- Work order: If a line below contains the string "prirodu", return that line.

[Transcribed page contents]
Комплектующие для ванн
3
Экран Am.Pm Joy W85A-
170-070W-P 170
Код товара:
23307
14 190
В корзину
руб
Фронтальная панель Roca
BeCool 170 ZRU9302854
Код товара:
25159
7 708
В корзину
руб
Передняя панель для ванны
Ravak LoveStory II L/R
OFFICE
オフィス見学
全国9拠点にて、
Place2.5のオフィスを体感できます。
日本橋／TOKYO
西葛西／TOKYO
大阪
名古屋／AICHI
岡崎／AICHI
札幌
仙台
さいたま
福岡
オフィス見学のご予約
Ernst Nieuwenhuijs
...
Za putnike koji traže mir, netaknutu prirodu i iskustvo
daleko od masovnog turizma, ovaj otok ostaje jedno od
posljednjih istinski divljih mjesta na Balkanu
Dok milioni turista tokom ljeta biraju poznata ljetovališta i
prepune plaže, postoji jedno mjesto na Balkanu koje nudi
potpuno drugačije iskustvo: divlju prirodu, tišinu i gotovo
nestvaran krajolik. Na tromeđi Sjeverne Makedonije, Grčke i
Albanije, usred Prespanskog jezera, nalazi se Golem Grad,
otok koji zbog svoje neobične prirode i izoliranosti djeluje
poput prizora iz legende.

- Answer:
Za putnike koji traže mir, netaknutu prirodu i iskustvo
potpuno drugačije iskustvo: divlju prirodu, tišinu i gotovo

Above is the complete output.